The epithelial barrier function is known to be maintained by the resistance of epithelial cell membranes and intercellular tight junctions. Tight junctions are composed of the transmembrane protein occludin, junctional adhesion protein, and the claudin family, which are linked to the actin cytoskeleton via zonula occludens. Inhibition of ROCK was found to increase the adhesion and expression of e-cadherin in esophageal cancer cells, which indicates the importance of the ROCK signaling pathway in cell adhesion [22].

An interesting study by Yang et al. showed that both the outer and inner perimeter and lumen area in both the muscle and mucosa-submucosa layer increased in streptozotocin-induced diabetic rats. A morphometric and biomechanical remodeling in the mucosa-submucosa layer occurs [23]. This morphological and biomechanical remodeling might explain our findings.

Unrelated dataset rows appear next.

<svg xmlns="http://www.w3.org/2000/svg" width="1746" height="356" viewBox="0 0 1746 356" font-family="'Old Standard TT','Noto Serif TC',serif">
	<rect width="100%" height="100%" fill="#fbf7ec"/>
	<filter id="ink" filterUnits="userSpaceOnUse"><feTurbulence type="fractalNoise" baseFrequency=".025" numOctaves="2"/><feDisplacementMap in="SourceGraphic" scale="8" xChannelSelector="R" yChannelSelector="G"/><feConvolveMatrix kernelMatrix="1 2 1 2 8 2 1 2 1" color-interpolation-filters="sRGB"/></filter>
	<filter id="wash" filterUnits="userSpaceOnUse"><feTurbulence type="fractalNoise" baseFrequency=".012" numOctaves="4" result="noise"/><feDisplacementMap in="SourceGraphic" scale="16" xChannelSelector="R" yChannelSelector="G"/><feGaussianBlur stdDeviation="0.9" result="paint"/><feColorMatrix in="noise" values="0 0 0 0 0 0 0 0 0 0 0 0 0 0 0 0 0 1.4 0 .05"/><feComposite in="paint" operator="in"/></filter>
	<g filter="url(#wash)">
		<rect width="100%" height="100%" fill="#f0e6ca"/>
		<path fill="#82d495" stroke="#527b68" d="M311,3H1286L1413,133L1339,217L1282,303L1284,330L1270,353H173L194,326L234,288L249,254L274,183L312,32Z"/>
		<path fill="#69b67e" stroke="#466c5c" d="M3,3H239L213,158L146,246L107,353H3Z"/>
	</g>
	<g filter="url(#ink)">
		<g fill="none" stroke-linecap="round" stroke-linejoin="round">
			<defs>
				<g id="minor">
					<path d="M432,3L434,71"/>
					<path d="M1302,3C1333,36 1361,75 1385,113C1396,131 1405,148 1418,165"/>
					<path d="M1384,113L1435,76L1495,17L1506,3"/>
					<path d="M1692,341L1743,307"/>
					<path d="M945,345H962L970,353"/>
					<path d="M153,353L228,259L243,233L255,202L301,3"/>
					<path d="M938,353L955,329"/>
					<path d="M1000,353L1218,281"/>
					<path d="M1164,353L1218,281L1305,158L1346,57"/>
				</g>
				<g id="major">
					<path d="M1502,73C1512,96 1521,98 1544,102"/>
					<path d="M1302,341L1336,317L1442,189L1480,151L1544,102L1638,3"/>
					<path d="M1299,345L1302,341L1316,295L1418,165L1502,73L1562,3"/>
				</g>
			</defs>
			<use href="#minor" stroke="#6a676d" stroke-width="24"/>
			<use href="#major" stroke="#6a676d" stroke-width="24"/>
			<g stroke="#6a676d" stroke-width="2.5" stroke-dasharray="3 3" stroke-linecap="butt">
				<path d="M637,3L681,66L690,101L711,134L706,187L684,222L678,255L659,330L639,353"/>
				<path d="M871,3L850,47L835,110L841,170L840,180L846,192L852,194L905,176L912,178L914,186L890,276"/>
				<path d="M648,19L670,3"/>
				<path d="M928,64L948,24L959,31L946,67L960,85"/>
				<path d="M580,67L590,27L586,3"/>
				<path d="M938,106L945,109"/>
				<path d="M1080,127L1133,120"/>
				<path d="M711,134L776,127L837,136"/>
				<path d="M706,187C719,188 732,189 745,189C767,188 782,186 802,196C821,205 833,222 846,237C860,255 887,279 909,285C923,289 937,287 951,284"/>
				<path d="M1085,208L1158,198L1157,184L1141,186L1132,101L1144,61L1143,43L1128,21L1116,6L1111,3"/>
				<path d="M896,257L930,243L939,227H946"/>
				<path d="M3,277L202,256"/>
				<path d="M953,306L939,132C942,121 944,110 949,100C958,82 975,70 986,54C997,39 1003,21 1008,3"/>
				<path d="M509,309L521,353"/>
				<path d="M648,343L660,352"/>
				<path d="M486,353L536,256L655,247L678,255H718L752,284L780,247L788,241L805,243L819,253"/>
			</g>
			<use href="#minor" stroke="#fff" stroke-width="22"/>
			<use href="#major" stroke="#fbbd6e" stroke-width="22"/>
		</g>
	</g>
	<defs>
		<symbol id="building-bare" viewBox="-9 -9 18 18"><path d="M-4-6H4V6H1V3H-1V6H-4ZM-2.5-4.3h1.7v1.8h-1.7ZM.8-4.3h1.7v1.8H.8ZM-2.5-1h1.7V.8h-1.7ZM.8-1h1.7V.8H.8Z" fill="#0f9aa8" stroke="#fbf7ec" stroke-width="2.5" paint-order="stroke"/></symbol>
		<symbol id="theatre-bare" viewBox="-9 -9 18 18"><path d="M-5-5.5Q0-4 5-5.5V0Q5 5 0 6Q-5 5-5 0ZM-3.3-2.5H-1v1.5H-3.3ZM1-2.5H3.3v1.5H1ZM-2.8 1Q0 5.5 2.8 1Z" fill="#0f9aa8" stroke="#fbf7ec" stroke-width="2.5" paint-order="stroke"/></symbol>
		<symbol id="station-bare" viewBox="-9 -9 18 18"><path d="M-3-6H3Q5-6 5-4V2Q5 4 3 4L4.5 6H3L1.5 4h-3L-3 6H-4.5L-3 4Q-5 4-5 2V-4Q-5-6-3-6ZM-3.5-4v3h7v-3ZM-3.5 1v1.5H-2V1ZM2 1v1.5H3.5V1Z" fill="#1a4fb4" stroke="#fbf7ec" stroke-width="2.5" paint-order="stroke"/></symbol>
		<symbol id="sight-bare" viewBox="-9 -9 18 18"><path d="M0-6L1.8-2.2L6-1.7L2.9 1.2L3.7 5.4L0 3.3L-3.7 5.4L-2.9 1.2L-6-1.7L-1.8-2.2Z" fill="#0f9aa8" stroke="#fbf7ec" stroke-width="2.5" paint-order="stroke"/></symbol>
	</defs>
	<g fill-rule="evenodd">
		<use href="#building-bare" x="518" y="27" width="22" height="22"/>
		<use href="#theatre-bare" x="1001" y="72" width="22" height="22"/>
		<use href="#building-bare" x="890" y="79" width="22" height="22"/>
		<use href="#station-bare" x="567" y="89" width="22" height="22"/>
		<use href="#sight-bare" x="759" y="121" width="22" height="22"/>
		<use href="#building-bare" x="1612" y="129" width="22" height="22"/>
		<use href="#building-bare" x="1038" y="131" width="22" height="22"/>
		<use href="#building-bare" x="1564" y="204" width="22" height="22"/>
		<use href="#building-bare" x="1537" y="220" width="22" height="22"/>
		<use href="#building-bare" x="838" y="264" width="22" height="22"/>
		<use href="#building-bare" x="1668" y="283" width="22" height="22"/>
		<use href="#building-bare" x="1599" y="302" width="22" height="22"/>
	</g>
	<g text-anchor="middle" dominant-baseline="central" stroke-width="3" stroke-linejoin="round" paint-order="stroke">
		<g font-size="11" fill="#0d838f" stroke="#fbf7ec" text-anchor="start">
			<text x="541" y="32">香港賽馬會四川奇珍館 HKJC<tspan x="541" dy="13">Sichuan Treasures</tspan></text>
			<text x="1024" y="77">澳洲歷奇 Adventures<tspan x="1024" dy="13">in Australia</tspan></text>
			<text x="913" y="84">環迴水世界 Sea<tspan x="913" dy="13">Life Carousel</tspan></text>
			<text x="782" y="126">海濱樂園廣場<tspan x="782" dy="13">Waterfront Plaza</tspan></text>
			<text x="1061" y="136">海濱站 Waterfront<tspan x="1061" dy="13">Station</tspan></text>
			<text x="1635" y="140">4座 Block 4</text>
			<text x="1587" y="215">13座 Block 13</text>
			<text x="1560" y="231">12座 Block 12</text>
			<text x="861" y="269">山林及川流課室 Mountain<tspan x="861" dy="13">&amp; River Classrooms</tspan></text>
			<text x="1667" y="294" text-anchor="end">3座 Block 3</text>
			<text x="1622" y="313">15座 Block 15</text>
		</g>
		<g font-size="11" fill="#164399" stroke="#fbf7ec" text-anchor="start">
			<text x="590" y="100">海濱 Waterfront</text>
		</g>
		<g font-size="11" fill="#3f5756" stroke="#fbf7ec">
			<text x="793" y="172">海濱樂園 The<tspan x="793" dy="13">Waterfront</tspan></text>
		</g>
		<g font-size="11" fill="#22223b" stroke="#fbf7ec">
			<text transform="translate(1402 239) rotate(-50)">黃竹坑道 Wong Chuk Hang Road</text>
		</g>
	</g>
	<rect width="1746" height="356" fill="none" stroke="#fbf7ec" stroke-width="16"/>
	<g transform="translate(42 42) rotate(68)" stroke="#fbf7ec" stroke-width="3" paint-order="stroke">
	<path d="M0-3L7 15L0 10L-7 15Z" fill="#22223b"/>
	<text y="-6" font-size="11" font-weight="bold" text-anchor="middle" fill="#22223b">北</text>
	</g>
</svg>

We conclude that in this rabbit model of chronic diabetes, the esophagus resists reflux by mucosal defense mechanisms and by increasing contractile pressure. Acid-pepsin co-acts through a paracellular pathway and somehow affects junctional complexes without damaging cells. Thus, the question in our experimental model was how could chronic diabetic EE tissue adequately cope with high concentrations of noxious agents of GERD better than healthy EE tissue. Studies need to be performed to determine whether this increase in resistance is part of an adaptive cytoprotection or a change in structure of junctional complex components.

Future studies with diabetic tissues as well as diabetic patients are required to evaluate whether there are any changes in the properties of the junctional complex such as an increase in the protein expression of e-cadherin or other tight junction proteins.